--- What the task requires ---
Examine every line of the listing below. Count those containing "shields" and state only the result.
━━━━━ Data provided ━━━━━
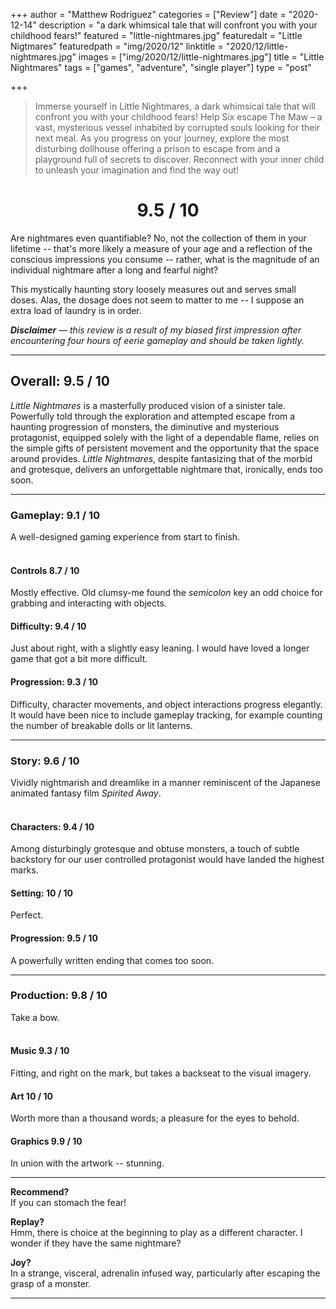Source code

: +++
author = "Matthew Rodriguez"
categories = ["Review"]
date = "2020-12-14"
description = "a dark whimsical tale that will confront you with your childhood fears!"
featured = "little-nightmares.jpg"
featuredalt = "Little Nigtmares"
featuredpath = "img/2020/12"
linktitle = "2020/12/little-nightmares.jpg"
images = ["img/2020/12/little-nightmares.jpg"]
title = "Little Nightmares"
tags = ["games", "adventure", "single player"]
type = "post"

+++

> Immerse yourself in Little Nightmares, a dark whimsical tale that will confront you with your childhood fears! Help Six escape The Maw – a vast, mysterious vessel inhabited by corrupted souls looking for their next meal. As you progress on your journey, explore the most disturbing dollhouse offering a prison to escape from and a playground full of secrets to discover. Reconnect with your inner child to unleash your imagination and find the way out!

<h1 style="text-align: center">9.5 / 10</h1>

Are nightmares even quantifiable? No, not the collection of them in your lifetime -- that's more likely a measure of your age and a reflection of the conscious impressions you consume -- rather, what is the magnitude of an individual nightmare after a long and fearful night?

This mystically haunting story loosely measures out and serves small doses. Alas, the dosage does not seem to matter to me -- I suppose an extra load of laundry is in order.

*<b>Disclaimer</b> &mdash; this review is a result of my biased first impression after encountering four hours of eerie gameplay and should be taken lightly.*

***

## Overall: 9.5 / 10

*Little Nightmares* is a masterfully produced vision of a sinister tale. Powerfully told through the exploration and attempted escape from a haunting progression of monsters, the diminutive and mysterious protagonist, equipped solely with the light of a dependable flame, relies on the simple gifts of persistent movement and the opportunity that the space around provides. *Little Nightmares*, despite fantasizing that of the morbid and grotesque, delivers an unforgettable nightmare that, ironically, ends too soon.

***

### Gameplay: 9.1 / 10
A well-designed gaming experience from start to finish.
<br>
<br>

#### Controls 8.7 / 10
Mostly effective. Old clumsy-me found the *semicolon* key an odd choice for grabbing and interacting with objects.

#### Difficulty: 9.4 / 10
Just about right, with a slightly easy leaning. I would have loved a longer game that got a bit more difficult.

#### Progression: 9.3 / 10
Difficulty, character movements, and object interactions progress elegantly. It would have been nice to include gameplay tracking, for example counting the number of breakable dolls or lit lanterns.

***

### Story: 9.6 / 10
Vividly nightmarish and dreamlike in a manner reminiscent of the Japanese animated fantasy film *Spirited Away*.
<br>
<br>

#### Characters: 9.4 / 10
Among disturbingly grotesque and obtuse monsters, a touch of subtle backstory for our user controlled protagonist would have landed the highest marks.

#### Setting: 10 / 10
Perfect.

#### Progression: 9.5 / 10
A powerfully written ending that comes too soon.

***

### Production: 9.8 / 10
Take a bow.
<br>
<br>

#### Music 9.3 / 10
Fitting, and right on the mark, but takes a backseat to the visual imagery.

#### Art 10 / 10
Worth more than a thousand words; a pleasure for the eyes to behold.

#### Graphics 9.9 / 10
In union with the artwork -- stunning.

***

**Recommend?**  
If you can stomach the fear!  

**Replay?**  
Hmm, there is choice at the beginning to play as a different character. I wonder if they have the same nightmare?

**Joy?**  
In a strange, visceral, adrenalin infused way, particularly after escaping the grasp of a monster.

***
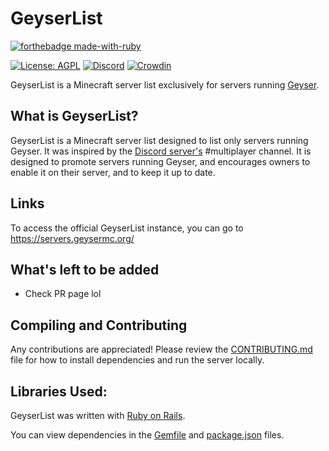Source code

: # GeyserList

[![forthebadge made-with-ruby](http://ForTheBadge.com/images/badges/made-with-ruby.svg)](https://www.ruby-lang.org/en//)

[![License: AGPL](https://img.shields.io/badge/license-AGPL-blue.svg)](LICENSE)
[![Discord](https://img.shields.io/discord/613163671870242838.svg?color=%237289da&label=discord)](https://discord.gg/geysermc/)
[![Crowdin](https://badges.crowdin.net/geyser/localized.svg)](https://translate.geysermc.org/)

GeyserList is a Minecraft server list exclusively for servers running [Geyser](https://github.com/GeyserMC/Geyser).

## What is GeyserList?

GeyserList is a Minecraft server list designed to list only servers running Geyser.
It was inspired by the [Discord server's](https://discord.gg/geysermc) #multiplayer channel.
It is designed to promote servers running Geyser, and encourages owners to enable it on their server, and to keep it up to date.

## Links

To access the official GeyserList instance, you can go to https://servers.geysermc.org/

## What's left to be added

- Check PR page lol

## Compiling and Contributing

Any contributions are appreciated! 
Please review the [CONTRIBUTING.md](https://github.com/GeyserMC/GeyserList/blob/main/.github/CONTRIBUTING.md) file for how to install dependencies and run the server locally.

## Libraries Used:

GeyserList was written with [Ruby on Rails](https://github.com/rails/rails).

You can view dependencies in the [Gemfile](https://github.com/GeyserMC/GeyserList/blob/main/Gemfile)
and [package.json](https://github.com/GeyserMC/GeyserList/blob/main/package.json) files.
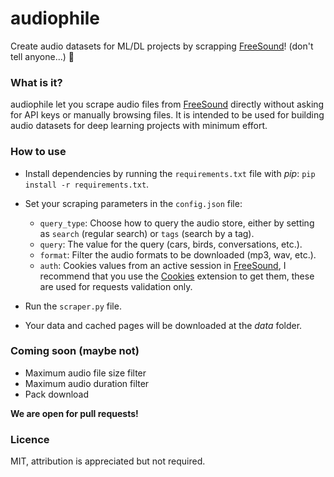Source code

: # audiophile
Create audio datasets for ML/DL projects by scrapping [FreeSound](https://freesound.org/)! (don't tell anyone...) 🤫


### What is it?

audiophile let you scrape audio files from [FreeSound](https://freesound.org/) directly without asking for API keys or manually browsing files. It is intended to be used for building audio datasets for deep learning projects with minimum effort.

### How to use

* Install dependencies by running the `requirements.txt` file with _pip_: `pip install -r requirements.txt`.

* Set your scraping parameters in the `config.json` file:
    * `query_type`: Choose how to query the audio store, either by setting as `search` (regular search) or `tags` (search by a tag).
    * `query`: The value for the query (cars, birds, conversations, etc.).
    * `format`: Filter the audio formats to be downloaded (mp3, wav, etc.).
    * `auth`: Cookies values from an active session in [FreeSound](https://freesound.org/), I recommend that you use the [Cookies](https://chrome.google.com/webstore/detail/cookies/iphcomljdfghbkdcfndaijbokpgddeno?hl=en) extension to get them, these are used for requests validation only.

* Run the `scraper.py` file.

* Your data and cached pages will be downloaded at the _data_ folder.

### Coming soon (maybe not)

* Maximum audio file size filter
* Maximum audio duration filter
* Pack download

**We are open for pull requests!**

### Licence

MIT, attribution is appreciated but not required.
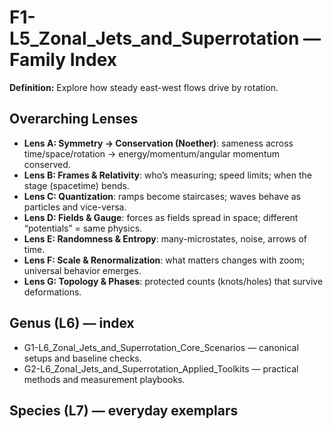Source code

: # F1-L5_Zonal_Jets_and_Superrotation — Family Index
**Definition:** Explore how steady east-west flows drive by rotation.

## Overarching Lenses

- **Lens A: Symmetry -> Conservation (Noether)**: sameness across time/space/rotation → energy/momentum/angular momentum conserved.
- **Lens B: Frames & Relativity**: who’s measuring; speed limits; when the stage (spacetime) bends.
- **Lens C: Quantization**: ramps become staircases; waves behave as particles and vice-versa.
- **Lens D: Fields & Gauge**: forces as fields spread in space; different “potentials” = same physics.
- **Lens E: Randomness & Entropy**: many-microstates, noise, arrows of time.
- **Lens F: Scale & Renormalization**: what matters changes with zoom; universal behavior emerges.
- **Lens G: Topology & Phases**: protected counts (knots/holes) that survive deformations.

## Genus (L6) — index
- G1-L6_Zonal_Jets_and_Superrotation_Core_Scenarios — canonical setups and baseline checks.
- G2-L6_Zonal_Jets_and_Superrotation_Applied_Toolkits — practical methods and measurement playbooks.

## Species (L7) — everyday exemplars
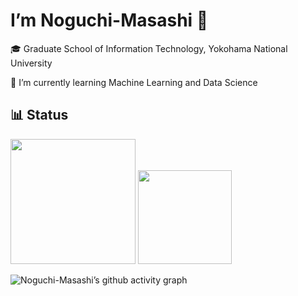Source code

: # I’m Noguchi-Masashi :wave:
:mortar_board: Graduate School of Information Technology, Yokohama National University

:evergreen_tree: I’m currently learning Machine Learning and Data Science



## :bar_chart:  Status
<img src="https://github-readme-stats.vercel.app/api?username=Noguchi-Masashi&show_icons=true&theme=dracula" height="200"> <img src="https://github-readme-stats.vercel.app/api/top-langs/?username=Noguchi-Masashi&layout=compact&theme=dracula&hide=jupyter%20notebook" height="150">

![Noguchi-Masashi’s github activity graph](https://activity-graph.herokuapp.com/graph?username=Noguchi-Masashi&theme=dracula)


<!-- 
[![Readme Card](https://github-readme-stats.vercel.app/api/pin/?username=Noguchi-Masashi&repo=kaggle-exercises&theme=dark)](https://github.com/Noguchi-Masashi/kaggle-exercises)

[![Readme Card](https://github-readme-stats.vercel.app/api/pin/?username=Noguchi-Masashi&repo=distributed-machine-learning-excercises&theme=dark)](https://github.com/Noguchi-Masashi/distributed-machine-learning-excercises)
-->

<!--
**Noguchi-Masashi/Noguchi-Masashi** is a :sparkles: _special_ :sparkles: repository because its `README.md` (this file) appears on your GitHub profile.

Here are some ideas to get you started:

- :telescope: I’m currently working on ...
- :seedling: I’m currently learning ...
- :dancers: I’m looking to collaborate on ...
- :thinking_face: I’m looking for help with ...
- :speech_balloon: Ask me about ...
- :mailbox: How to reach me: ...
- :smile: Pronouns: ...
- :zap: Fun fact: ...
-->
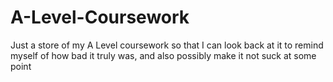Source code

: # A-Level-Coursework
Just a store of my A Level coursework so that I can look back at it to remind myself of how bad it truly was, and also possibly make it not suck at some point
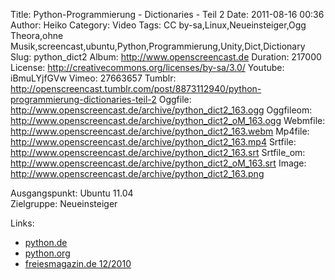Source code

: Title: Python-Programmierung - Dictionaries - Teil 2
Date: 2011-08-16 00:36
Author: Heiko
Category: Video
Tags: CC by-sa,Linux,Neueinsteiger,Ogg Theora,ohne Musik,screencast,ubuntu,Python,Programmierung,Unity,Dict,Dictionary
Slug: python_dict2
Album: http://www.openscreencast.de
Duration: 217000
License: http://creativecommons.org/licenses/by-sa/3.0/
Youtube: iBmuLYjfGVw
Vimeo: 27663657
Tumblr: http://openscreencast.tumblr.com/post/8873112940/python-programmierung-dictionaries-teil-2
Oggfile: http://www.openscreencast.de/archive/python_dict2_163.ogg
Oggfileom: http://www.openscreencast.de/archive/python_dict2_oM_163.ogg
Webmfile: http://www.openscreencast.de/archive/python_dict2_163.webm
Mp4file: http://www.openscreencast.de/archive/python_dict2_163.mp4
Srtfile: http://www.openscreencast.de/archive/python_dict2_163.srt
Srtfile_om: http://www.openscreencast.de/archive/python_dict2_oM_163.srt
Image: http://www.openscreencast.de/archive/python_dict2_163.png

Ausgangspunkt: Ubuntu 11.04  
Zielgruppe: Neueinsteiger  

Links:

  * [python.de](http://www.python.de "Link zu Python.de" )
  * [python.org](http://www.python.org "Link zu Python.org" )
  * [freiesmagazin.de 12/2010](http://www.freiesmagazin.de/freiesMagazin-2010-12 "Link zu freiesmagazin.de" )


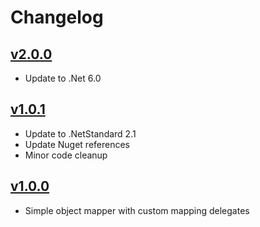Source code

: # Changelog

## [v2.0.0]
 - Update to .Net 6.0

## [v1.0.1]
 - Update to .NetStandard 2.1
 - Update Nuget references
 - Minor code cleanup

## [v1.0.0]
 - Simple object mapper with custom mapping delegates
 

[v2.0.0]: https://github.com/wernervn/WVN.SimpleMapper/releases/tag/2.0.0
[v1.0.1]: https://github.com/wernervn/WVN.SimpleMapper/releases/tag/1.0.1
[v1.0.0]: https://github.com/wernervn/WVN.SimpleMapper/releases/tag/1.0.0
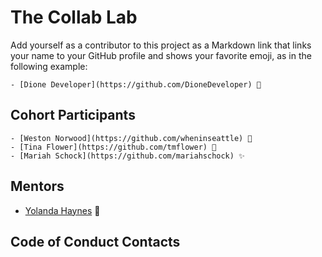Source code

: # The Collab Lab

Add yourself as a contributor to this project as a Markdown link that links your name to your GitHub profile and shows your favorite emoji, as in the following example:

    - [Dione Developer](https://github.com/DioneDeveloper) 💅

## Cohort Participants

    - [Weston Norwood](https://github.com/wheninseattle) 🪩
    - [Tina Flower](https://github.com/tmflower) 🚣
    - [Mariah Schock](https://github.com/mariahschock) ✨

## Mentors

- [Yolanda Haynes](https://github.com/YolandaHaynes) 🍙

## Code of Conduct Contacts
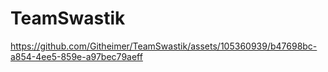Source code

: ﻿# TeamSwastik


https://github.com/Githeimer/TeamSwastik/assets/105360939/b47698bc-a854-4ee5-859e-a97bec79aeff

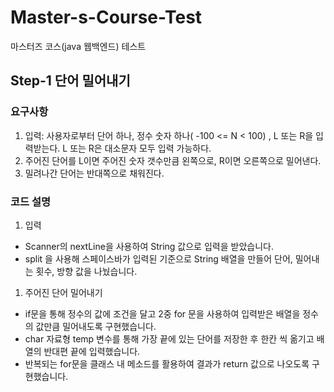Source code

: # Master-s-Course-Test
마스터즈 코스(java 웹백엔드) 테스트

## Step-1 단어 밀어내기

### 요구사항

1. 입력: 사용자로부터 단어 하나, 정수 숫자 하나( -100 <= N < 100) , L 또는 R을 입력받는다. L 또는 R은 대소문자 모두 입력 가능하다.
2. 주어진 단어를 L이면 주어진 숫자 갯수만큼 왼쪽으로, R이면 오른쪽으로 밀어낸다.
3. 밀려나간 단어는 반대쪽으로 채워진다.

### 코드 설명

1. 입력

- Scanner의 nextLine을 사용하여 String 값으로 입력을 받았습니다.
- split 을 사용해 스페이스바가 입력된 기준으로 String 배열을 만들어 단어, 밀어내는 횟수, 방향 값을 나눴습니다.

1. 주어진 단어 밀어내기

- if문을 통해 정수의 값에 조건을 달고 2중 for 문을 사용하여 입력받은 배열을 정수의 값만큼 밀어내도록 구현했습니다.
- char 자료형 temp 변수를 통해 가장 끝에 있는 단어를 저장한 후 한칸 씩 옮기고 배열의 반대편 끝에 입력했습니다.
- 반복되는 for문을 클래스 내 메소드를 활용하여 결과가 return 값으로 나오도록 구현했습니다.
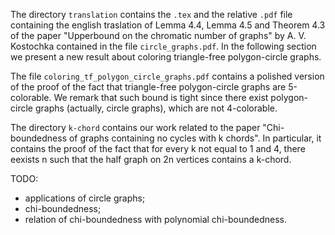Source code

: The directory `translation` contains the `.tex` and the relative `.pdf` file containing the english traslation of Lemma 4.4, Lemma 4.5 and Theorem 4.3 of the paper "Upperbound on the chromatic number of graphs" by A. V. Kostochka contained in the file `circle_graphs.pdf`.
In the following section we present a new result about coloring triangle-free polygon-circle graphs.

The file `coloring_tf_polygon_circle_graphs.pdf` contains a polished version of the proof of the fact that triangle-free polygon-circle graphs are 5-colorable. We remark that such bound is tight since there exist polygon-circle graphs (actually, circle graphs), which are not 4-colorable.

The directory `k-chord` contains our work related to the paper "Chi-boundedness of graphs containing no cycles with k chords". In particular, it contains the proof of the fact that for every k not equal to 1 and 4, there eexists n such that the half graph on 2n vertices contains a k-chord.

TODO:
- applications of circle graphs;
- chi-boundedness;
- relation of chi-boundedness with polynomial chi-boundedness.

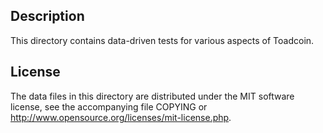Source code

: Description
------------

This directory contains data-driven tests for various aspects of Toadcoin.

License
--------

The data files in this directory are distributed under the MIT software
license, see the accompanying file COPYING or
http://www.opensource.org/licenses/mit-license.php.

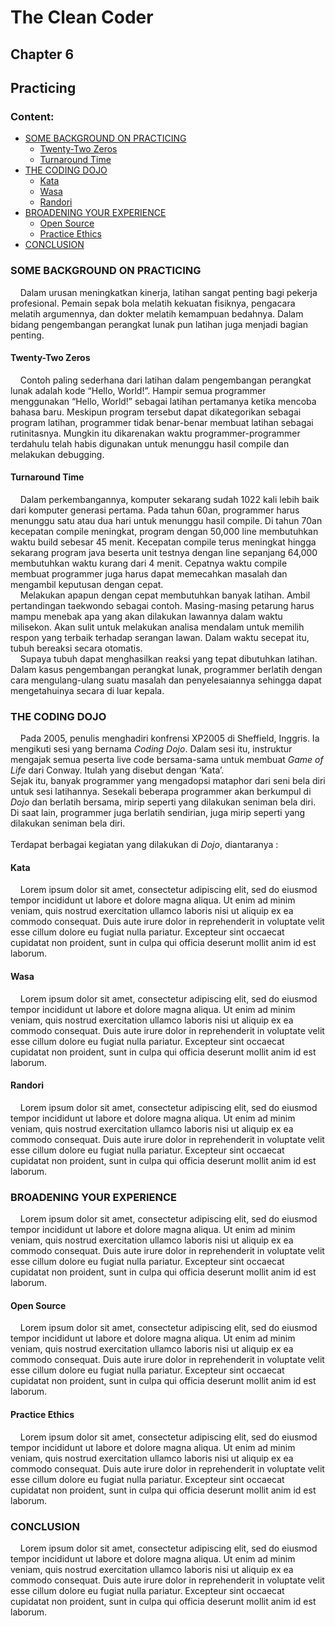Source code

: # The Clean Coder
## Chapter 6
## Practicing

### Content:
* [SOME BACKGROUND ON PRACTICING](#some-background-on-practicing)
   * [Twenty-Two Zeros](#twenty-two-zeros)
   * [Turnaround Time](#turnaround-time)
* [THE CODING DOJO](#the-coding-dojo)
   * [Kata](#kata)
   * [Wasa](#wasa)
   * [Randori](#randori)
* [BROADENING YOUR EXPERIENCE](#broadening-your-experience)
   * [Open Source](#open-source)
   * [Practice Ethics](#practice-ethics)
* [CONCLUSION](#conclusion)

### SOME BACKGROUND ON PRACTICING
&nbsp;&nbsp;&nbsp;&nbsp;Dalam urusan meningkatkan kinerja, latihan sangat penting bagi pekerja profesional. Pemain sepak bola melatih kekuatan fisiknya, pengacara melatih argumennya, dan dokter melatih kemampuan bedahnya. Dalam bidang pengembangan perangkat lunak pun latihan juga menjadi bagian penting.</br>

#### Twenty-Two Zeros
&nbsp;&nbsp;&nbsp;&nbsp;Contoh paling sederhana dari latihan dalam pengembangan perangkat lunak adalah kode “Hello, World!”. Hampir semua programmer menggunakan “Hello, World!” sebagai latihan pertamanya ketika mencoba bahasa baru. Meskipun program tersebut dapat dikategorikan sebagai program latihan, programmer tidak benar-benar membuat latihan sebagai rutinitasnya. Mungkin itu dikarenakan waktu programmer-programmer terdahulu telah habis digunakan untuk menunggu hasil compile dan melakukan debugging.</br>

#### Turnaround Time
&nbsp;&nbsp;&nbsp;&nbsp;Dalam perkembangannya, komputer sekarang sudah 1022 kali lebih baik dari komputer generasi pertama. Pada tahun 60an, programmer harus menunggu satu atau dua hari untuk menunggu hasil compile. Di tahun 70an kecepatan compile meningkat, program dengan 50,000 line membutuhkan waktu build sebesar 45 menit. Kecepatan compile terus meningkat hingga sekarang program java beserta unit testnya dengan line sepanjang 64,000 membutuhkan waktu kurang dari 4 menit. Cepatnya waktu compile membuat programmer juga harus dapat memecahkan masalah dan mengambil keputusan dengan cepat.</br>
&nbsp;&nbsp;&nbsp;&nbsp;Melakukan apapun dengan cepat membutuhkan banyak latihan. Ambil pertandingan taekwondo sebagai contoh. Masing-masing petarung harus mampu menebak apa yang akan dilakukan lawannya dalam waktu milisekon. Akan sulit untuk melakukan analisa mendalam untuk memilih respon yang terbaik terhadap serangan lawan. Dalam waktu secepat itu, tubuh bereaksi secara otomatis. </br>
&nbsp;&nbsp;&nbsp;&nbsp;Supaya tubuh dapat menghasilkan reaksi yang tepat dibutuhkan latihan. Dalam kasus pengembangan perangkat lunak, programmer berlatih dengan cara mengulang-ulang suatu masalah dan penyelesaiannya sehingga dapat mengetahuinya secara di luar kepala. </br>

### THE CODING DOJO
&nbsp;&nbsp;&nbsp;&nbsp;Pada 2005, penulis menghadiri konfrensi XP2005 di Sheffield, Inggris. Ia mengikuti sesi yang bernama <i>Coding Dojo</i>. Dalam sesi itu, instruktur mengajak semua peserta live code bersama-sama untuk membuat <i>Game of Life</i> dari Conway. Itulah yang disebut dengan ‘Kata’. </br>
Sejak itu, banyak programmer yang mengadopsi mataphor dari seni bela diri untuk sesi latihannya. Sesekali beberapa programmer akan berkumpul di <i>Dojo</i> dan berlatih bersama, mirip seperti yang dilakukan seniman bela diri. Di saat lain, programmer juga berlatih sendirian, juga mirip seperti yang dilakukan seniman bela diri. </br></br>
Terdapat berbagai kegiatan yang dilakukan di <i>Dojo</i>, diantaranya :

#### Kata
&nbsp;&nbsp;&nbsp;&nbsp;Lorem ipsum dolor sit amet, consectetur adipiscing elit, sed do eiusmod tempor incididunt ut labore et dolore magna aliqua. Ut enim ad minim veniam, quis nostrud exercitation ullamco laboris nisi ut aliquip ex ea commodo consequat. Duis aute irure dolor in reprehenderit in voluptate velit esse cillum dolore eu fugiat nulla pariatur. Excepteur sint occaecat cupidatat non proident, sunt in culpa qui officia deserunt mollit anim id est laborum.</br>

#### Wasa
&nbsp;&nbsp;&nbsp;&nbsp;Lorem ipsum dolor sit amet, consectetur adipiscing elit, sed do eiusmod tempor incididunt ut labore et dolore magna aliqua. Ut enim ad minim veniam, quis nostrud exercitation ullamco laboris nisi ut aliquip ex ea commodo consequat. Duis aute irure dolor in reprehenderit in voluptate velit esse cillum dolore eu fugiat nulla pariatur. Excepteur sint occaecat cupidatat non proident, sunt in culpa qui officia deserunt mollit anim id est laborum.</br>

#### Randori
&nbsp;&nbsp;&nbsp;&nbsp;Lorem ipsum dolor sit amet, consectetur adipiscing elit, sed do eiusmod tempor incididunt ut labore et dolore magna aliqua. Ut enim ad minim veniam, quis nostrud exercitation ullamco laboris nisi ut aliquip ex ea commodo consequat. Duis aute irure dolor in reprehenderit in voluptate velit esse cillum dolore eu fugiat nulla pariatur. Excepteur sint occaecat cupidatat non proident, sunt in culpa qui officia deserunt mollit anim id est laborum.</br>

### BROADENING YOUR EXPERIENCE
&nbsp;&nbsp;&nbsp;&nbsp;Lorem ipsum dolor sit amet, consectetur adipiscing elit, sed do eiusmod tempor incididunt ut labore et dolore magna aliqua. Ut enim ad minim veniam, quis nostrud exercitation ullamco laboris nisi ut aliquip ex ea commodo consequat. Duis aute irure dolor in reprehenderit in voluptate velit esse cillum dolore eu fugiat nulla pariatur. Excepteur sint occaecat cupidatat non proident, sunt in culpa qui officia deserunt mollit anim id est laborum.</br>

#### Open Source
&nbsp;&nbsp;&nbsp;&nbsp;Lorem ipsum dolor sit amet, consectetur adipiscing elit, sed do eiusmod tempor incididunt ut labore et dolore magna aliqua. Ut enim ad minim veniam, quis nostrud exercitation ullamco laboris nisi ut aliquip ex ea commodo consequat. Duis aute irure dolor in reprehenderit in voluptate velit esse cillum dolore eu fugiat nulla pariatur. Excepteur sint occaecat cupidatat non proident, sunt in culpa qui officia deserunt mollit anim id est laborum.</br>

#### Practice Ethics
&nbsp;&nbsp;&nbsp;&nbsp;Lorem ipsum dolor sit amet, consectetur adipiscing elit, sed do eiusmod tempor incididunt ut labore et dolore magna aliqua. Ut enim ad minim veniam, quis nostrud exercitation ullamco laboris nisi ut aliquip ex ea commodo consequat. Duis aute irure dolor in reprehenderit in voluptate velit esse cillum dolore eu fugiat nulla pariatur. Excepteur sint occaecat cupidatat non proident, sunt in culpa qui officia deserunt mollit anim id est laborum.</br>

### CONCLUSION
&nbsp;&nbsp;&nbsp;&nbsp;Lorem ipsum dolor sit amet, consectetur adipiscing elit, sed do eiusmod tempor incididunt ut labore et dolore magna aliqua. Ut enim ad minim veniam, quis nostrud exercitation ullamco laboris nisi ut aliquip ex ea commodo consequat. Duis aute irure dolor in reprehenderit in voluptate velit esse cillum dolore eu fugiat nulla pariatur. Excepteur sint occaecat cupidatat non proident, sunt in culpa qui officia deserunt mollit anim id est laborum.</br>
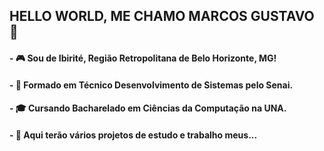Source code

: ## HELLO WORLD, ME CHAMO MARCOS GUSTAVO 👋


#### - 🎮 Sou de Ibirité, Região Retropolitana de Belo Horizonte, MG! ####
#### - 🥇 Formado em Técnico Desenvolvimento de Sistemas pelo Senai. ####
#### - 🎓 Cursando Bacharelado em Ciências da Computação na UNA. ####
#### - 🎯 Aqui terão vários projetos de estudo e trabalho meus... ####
━━━━━
--- The answer ---
2